Tim Kneale

Personal information
- Full name: Timothy Kneale
- Nationality: Great Britain
- Born: 16 October 1982 (age 43) Douglas, Isle of Man
- Height: 1.87 m (6 ft 1+1⁄2 in)
- Weight: 85 kg (187 lb)

Sport
- Sport: Shooting
- Event: Double trap (DT150)
- Club: Nuthampstead Shooting Club
- Coached by: Martin Barker

Medal record
Men's shooting
Representing the Isle of Man
Commonwealth Games
| Silver medal – second place | 2018 Gold Coast | Double trap |
| Bronze medal – third place | 2010 Delhi | DT150 |
Representing Great Britain
World Championships
| Silver medal – second place | 2015 Lonato | DT150 |

= Tim Kneale =

Manx sport shooter (born 1982)

Timothy Kneale (born 16 October 1982 in Douglas, Isle of Man) is a Manx sport shooter who specializes in the double trap. He is the current world record holder for the event, having scored 148 out of 150 at the 2014 ISSF World Cup meet in Munich, Germany. Apart from his world-record feat, Kneale has won two medals in a major international competition, a silver at the 2015 World Shotgun Championships and a bronze as a representative of the Isle of Man team at the 2010 Commonwealth Games in Delhi, India.

==Career==
Born and raised in the Isle of Man, Kneale spent most of his childhood as a sporting enthusiast, representing the nation in cricket and also captaining the men's under-nineteen rugby team. After suffering a fractured leg which left him unable to play rugby at age eighteen, Kneale took up shooting more seriously, and eventually tried his hand at double trap. Although he began the sport, as a 16-year-old teen, in an international meet, Kneale set his shooting history as a member of the British national team in 2002. At that time, he helped his fellow shooters secure a bronze medal in a team event at the ISSF World Championships in Lahti, Finland.
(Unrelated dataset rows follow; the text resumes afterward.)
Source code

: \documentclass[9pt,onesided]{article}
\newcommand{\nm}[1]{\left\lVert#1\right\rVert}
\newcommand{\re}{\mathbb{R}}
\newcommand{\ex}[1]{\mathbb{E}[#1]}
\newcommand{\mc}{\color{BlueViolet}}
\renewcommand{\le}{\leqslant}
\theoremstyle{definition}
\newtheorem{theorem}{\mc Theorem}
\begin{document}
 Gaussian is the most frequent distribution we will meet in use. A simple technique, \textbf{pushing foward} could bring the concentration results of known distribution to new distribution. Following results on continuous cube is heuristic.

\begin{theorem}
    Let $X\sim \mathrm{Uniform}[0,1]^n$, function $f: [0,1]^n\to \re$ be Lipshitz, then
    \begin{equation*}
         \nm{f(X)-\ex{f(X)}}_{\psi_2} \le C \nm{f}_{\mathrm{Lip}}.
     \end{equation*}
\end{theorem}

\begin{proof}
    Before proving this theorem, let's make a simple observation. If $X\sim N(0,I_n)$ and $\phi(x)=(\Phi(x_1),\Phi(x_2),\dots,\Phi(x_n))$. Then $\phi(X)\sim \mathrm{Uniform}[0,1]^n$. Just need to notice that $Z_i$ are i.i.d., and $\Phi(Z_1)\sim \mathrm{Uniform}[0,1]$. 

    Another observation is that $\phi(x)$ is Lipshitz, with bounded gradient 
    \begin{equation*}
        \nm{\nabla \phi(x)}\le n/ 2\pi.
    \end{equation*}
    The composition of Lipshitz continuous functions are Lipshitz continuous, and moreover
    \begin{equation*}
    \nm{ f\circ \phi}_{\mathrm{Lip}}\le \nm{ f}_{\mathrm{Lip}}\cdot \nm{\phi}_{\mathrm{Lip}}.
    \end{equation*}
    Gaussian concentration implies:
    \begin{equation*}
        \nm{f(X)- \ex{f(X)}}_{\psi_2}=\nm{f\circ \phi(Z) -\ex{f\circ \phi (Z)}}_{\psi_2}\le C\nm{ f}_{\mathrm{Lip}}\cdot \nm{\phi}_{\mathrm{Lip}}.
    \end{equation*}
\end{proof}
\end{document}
Kneale's marksmanship prominence, however, did not occur until 2010, when he claimed his first individual double trap medal at the Commonwealth Games in Delhi, India, prevailing over 17-year-old junior world champion Asher Noria in a shoot-off 6–5 for the bronze.

At the 2014 ISSF World Cup meet held in Munich, Germany, Kneale attained a massive score of 148 out of 150 targets to establish a new world record for the men's double trap, but fell short to Jeffrey Holguin of the United States in a bronze-medal shoot-off 28–26. Following his tremendous world-record feat, Kneale had been given the honor to lead the Isle of Man delegation at the opening ceremony of the 2014 Commonwealth Games in Glasgow, Scotland. There, he finished twelfth in the double trap with 120 clay pigeons, and failed to advance to the final, missing a chance to improve on his third-place effort four years earlier.
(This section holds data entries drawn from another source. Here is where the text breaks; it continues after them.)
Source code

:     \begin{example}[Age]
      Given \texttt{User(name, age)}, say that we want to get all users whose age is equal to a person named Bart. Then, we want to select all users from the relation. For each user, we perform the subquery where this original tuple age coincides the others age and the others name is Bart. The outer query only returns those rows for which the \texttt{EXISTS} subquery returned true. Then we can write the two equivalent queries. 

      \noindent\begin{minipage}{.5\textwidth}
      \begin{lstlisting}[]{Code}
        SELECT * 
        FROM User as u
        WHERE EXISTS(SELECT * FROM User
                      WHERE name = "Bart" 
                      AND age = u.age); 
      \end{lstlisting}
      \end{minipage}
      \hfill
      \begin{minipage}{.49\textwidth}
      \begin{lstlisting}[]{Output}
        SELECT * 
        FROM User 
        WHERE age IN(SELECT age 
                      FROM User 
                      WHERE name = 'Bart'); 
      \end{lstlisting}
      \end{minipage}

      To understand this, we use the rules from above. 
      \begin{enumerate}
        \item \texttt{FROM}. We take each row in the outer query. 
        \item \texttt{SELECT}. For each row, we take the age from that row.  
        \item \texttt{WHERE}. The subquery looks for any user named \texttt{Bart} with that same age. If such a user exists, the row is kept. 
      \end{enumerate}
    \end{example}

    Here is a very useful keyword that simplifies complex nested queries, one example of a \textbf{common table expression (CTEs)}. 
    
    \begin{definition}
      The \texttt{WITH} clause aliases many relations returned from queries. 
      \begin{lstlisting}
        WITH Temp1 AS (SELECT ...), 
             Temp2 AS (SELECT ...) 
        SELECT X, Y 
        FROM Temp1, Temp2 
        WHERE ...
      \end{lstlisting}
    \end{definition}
The 2015 season witnessed a medal redemption for Kneale, as he earned a silver in the men's double trap at the World Shotgun Championships in Lonato, Italy, losing the title to Russia's Vasily Mosin in the gold medal match 26 clays to 29. With his runner-up finish, Kneale has been selected to represent Great Britain at his Olympic debut in Rio 2016.

Tim Kneale has won the Isle of Man's first medal at 2018 Commonwealth Games in Australia in the double trap shooting event. He finished with a score of 70 in the final - four targets behind Scotland's David McMath with India's Ankur Mittal third.